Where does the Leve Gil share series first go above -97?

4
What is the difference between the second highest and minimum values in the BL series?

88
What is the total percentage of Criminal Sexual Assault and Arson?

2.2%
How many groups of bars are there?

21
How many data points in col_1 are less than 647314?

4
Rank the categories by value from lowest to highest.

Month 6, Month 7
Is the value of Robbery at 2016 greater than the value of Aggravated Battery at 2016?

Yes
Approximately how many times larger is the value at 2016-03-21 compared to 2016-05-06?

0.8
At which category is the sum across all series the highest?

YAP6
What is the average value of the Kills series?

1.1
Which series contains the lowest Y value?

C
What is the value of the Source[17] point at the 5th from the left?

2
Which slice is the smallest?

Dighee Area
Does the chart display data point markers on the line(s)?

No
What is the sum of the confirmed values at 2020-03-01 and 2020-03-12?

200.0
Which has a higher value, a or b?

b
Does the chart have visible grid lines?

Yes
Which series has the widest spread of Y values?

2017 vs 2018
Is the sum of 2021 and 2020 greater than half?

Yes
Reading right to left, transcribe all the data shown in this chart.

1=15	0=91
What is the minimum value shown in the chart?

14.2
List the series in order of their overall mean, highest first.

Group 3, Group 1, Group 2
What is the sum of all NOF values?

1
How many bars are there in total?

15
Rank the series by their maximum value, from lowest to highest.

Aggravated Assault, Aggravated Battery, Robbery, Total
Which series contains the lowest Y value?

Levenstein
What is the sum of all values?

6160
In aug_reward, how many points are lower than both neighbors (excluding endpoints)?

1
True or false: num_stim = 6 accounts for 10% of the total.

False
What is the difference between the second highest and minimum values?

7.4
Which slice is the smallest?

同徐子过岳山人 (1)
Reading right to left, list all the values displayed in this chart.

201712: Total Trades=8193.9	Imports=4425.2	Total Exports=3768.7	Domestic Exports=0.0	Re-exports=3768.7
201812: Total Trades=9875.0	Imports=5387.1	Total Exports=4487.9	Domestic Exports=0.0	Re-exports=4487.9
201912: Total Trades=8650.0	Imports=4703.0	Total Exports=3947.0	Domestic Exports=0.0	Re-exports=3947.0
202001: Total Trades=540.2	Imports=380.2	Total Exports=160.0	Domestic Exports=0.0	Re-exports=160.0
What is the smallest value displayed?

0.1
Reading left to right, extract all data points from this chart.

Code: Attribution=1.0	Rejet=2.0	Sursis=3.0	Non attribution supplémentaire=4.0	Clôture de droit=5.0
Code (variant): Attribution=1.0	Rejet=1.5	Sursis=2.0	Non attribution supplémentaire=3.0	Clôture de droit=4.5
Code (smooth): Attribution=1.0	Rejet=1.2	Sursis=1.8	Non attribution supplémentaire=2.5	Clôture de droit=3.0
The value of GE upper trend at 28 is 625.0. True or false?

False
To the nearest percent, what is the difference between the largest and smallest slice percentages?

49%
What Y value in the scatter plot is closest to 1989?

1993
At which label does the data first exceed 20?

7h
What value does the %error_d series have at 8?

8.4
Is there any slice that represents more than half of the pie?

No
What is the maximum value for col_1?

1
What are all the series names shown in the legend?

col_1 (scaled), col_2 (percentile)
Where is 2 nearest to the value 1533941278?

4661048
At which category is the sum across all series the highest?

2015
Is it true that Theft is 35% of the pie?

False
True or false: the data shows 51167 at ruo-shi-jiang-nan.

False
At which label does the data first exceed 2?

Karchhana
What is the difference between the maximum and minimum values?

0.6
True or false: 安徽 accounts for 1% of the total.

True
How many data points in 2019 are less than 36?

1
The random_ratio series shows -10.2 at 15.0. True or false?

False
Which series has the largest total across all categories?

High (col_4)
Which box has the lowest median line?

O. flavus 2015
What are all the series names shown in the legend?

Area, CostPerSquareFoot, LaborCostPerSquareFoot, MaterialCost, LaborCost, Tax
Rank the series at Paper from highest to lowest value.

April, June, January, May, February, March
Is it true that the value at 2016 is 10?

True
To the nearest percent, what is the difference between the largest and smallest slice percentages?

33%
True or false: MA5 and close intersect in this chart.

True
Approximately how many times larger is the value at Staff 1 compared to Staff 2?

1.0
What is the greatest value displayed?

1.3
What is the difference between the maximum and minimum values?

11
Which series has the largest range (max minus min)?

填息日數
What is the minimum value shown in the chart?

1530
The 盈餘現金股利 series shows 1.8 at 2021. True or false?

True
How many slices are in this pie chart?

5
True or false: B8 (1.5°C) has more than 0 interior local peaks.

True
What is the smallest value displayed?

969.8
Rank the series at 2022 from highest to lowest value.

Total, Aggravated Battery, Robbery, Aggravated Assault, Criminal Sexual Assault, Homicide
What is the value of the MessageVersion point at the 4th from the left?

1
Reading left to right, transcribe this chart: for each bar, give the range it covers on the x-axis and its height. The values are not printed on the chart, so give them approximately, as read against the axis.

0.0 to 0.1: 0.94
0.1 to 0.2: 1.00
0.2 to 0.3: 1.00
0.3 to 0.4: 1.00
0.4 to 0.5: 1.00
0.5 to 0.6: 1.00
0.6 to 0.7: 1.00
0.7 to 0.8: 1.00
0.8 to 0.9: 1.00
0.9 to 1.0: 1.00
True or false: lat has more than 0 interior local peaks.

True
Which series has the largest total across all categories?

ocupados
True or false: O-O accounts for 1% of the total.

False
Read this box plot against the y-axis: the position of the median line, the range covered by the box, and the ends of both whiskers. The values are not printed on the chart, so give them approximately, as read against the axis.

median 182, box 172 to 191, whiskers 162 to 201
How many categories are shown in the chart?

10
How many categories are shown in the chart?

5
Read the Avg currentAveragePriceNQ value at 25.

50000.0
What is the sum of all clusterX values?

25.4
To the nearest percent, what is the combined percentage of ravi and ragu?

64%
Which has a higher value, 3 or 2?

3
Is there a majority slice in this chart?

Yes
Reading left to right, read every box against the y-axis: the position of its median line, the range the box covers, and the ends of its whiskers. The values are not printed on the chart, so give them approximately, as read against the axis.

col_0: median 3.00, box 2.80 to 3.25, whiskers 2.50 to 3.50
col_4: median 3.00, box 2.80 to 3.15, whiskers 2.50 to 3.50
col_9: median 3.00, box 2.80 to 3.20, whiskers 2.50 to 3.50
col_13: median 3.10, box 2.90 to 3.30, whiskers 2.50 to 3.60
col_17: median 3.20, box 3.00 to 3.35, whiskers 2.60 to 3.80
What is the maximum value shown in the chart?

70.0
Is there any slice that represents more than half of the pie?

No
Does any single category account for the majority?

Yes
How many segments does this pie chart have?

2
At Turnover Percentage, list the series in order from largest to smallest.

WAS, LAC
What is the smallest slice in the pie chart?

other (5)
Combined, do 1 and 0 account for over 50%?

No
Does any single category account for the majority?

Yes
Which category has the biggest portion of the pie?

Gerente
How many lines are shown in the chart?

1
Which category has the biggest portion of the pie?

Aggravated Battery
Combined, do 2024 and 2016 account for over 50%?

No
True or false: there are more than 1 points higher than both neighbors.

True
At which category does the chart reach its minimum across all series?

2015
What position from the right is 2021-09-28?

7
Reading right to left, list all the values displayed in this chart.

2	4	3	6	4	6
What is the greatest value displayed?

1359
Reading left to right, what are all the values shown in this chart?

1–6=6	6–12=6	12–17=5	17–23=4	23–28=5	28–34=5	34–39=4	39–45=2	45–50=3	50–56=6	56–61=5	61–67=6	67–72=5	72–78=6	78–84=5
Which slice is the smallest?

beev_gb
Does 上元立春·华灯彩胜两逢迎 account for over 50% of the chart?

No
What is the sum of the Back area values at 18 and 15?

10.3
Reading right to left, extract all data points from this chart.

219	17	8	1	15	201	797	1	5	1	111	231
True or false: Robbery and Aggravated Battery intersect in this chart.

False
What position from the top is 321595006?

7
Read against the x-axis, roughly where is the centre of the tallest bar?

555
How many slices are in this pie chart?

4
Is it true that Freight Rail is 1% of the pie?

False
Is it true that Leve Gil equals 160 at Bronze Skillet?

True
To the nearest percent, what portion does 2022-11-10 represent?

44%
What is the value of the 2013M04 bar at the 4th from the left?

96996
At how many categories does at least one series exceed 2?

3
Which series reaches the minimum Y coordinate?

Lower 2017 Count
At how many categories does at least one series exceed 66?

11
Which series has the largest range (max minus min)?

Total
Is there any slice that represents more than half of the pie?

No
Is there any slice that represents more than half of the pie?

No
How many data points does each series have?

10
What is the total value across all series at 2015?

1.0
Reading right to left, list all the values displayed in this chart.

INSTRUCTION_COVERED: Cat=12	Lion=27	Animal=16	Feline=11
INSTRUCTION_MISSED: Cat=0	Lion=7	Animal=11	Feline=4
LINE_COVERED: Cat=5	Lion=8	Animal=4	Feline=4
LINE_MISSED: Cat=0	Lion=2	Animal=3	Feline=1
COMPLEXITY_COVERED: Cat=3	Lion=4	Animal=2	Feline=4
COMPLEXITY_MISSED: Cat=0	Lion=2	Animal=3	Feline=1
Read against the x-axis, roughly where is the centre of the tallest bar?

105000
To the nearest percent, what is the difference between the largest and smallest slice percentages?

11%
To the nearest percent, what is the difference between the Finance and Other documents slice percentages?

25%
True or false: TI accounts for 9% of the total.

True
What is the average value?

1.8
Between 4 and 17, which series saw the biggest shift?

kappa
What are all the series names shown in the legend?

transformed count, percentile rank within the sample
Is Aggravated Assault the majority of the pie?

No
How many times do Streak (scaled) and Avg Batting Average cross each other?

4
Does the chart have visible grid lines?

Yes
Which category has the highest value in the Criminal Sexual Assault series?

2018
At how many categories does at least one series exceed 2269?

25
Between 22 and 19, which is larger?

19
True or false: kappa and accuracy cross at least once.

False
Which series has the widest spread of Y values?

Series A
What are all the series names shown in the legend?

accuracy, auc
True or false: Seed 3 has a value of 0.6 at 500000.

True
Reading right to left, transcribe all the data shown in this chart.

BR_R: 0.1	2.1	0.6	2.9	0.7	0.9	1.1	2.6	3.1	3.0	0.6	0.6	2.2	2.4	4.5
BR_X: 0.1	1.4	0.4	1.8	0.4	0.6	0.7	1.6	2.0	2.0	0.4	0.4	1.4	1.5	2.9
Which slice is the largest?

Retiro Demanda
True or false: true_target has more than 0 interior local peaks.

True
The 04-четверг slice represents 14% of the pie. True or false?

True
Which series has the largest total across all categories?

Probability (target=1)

* WHAT IS BEING ASKED
Tally the lines above that contain the string "plot", with case counting. Give only the number.

* TASK ANSWER
2